Linux內核頁表初始化

Linux在內核啓動過程中start_kernel->setup_arch會調用如下兩個函數對頁表進行初始化和建立。

static inline void prepare_page_table(void)
{
    unsigned long addr;

    /*
     * Clear out all the mappings below the kernel image.
     */
    //初始化0~MODULES_VADDR（0xBF000000）地址空間的頁表,0xBF000000~0xC0000000的16M空間用來存放kernel module library
    //關於PGDIR_SIZE=2M和pmd_clear下面單獨敘述
    for (addr = 0; addr < MODULES_VADDR; addr += PGDIR_SIZE)
        pmd_clear(pmd_off_k(addr));

#ifdef CONFIG_XIP_KERNEL
    //XIP內核（即kernel image存放在Nor flash等可偏上執行的存儲體中）存放在kernel module area，不能影響kernel image所在的地址空間的頁表，etext爲kernel代碼段結束地址，加一頁，應該是爲kernel數據段保留足夠的空間
    /* The XIP kernel is mapped in the module area -- skip over it */
    addr = ((unsigned long)_etext + PGDIR_SIZE - 1) & PGDIR_MASK;
#endif
    for ( ; addr < PAGE_OFFSET; addr += PGDIR_SIZE)//否則kernel module在使用時才動態加載，現在需要初始化該區域的頁表
        pmd_clear(pmd_off_k(addr));

    /*
     * Clear out all the kernel space mappings, except for the first
     * memory bank, up to the end of the vmalloc region.
     */
    //由於第一個Bank存儲着kernel image，這段空間的頁表在head.S已經建立完成，以後無論什麼動作都不能影響這段頁表
    for (addr = __phys_to_virt(bank_phys_end(&meminfo.bank[0]));
         addr < VMALLOC_END; addr += PGDIR_SIZE)
        pmd_clear(pmd_off_k(addr));
}

由於ARM採用兩級映射，pmd不佔用字段，pmd=pgd，而這裏一次清了兩個pgd，和pgd的定義正好對應，所以在for循環時每次步長爲PGDIR_SIZE（2M），根本的原因是ARM linux使用了ARM的兩個段，在用戶態爲__USER_CS__USER_DS，在內核態爲__KERNEL_CS和__KERNEL_DS

初始化頁表裏也會flush對應的TLB。

typedef unsigned long pgd_t[2];

#define pmd_clear(pmdp)			\
	do {				\
		pmdp[0] = __pmd(0);	\
		pmdp[1] = __pmd(0);	\
		clean_pmd_entry(pmdp);	\
	} while (0)

static inline pmd_t *pmd_off_k(unsigned long virt)
{
	return pmd_off(pgd_offset_k(virt), virt);
}

#define pgd_offset_k(addr)	pgd_offset(&init_mm, addr)

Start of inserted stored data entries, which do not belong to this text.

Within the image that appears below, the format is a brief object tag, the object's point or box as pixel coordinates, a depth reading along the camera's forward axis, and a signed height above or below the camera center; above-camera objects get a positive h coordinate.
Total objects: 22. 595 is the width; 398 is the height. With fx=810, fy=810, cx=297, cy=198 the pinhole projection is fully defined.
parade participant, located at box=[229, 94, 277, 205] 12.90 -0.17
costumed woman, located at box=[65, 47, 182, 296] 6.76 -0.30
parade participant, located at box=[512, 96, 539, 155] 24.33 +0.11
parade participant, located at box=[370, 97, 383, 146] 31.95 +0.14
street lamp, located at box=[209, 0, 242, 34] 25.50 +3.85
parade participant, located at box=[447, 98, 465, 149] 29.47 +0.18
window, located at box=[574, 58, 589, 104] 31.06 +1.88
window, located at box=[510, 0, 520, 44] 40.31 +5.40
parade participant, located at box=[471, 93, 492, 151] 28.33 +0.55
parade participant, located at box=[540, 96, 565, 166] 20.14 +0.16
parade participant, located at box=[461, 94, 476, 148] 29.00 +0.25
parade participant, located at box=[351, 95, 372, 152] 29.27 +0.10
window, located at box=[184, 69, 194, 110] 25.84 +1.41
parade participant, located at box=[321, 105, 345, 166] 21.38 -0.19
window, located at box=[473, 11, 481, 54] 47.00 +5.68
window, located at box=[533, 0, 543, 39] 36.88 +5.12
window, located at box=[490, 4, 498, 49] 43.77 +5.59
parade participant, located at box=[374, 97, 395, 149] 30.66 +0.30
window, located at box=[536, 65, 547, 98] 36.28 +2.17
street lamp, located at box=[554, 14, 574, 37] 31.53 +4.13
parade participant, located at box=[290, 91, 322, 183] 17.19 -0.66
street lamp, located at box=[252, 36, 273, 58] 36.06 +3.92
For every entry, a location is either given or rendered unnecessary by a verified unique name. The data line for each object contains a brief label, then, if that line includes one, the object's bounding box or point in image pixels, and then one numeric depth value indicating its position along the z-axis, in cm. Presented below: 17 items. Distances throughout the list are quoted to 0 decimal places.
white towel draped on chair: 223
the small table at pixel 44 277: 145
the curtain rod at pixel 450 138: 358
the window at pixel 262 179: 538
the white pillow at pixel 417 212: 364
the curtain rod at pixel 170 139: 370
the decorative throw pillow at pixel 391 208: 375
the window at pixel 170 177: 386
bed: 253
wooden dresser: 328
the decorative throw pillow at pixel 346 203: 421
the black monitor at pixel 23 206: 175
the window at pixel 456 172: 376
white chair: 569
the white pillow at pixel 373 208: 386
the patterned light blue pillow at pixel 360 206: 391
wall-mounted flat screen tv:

/* to find an entry in a page-table-directory */
#define pgd_index(addr)		((addr) >> PGDIR_SHIFT)

#define pgd_offset(mm, addr)	((mm)->pgd+pgd_index(addr))

/* to find an entry in a kernel page-table-directory */
#define pgd_offset_k(addr)	pgd_offset(&init_mm, addr)

/* Find an entry in the second-level page table.. */
#define pmd_offset(dir, addr)	((pmd_t *)(dir))

/* Find an entry in the third-level page table.. */
#define __pte_index(addr)	(((addr) >> PAGE_SHIFT) & (PTRS_PER_PTE - 1))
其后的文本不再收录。